Texte à lire
______________________________
Entretien publié dans Le Monde du 9 octobre 2014 (daté 10 octobre 2014)
Propos recueillis par Gaïdz Minassian et Nicolas Truong
Historien et philosophe, Marcel Gauchet s’exprime pour la première fois depuis les attaques lancées cet été à son encontre, notamment par un collectif d’historiens. Le rédacteur en chef de la revue Le Débat réfute ces accusations et explique que la rébellion est aujourd’hui devenue le mode d’être de l’individu contemporain.
Pourquoi votre présence à Blois est-elle si contestée ? Etes-vous un « militant de la réaction », comme le soutiennent vos détracteurs ?
MARCEL GAUCHET : Le moins qu’on puisse dire est que je ne me reconnais pas dans le portrait qui est dressé de moi ! Ce qui me stupéfie dans cette attaque est qu’elle puisse être ratifiée par des historiens qui ont en principe pour métier de fournir des preuves. Or, je ne vois qu’un tissu de calomnies grossières sans la moindre base. On me prête des propos sexistes ou homophobes, alors que je n’ai cessé d’expliquer, depuis 1980, que le mouvement d’émancipation des femmes comme celui des sexualités relevaient d’un élargissement de la dynamique démocratique. Je n’ai jamais eu l’occasion de prendre publiquement position sur le mariage homosexuel, mais j’ai eu l’occasion de dire, à maintes reprises, que l’opposition à ces revendications était un combat d’arrièregarde voué à la défaite. Puisque vous m’invitez à le dire, je suis, à titre personnel, favorable au mariage pour tous.
______________________________
Extrait de données
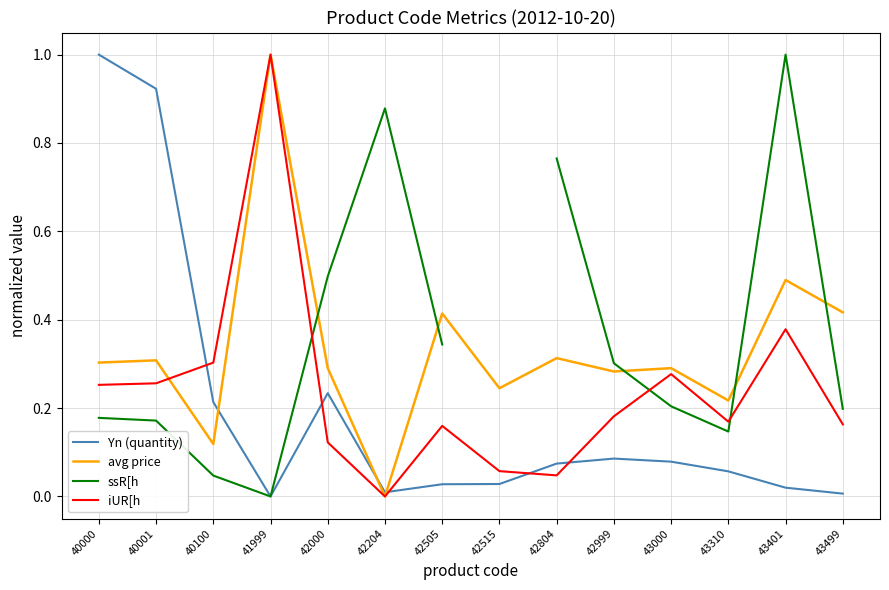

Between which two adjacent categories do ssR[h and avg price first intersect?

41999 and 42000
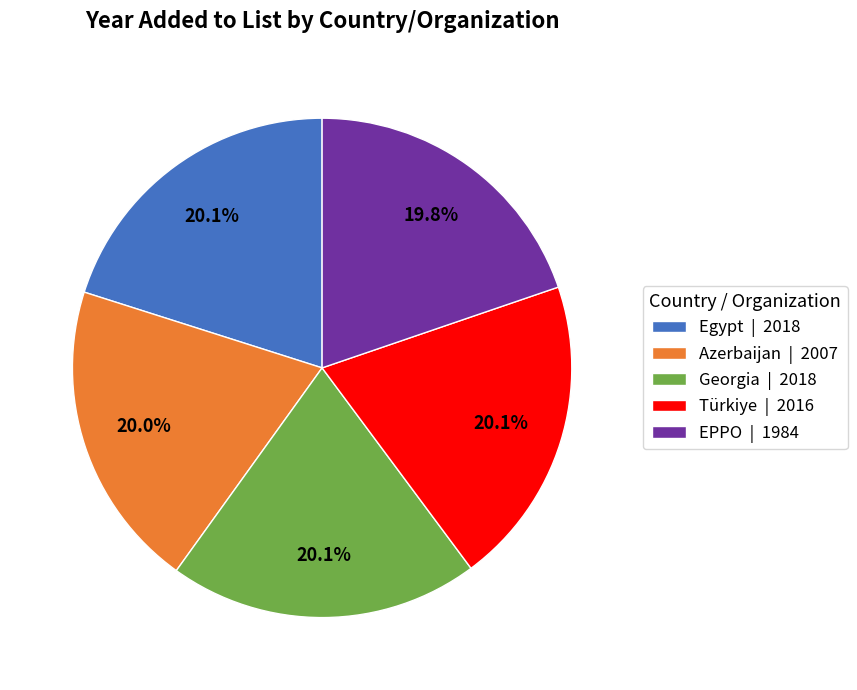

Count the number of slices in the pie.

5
______________________________
Mise en pratique
1/ Recopiez mot pour mot le passage de l'entretien avec Marcel Gauchet qui commence par les mots « Entretien publié dans » et se termine par « vos détracteurs ? ».
2/ Rédigez la suite de l'entretien avec Marcel Gauchet, à partir de l'endroit où le texte s'arrête.

Corrigé des exercices
1/
Entretien publié dans Le Monde du 9 octobre 2014 (daté 10 octobre 2014)
Propos recueillis par Gaïdz Minassian et Nicolas Truong
Historien et philosophe, Marcel Gauchet s’exprime pour la première fois depuis les attaques lancées cet été à son encontre, notamment par un collectif d’historiens. Le rédacteur en chef de la revue Le Débat réfute ces accusations et explique que la rébellion est aujourd’hui devenue le mode d’être de l’individu contemporain.
Pourquoi votre présence à Blois est-elle si contestée ? Etes-vous un « militant de la réaction », comme le soutiennent vos détracteurs ?

2/
Pour quelles raisons la polémique se focalise-t-elle sur le mot « rebelle » ?
La grande naïveté des rebelles qui s’estiment propriétaires de ce titre comme d’un titre de noblesse est de ne pas mesurer que la rébellion est devenue la norme. Ils croient que c’est le « chic du chic ». Or , la rébellion est devenue l’emblème du « devenir individu » contemporain. C’est en se posant en rupture vis-à-vis de tout ce qui se présente comme autorité que l’individualité se forge aujourd’hui. Ce qui fait horreur à l’individu contemporain, c’est le conformisme. Les patrons se prétendent insoumis, les stars se croient en rupture de ban, les intellectuels se veulent subversifs. Nous sommes dans un monde peuplé de rebelles. Au fond, nos rebelles autoproclamés qui ne me trouvent pas assez rebelles sont simplement l’avant-garde du troupeau général. Mais quand tout le monde est non-conformiste, le non-conformisme est le conformisme.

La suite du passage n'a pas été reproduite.